The reason we don’t add protected videos is that it’s a condition of Google for video sitemaps.
I suppose you could also offer smaller unprotected versions of your protected videos (say 320px x 240px) for video sitemap. I don’t think most publishers would want to, but Hollywood does something similar with YouTube. There are many ruined versions of “BigHit Full Film HD” on YouTube (usually Hollywood adds some kind of light effect, it looks like it might be added by YouTube when encoding now).
I wouldn’t get hung up on Video Sitemap. Even if you’re protecting your videos and they are not in video sitemap (can’t be), the pages themselves are in your sitemap and indexed.
We’re very open to feedback on how to make our video sitemap feature work even better for our publishers.
OK. Thanks. I appreciate your prompt reply.
I had not protected any of our videos on Vimeo. I didn’t see any harm in people seeing them there as they are already public on our site and YouTube.
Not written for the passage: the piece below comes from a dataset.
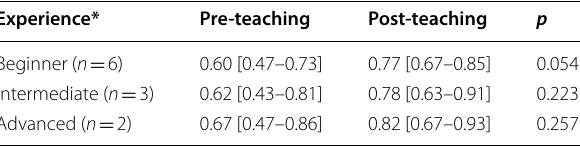
* Experience was stratified as: beginner (< 50 prostate MR scans reported), intermediate (between 50 and 100 prostate MR scans reported) and advanced (> 100 prostate MR scans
So, to be clear…linking the sitemap to unprotected Vimeo videos would be a future enhancement to your plugin (if you decide to do it), rather than being something that is available now? Or is it already automatic if the Vimeo videos are not protected?
Hello Scott,
we could include these Vimeo videos, but it would mean it would simply link to the vimeo.com addresss of the video directly. So that doesn’t appear to help with your site rankings. Each video in the sitemap needs to have a link to either the video file itself or the video player – link which you open and you get the video playing. On top of that the player URL has to be different than the URL of the article where the video can normally be seen
However since FV Player support iframe embedding we are thinking about using that for such videos – as long as the embedding is enabled in global preferences and not disabled for that particular player.
This might cause some issues on the membership sites, so we would advice the administrators of such sites to check the sitemaps carefully to make sure no private videos are visible in the sitemap. However as long as the post content is behind the pay wall no video should show up for non-members.
Thanks, Martin
It’s all very interesting. I’m currently working on adding structured data to all of my pages right now, including references to video objects, so I’m not concerned about the sitemap aspect.
But one of the requirements for a properly constructed structured data video object is a link to the actual video file, just as you say is necessary for a sitemap. So, in the case of my Vimeo videos, that would be, for example:
https://player.vimeo.com/external/243029870.sd.mp4?s=c38ae05e5716c0681720ace8c3b2700bb4405276&profile_id=164
…which if pasted into a browser, does play the video. It’s available in settings for all of my videos.
Plus, schema does require the iframe code as well, which for the same video would be:
This embed code is also available in my Vimeo settings.
Not sure if a sitemap works the same way as a structured data object when Google reviews it, but per that plugin dev, the items above allow Google to view the video and understand it (or whatever they do with it).
The plugin developer already has an automated video object building tool that pulls necessary information from YouTube, and is considering using the Vimeo API to create a similar thing for people who host there. So perhaps all of this is available in the Vimeo backend.
No need to reply, just continuing an interesting conversation as I’m in the process of learning about all of this stuff.
Hello Scott,
our goal is to let Google know there is a video, while making sure the raw video source is not revealed for the public too much. So we will try to stick in the iframe links and see how that goes.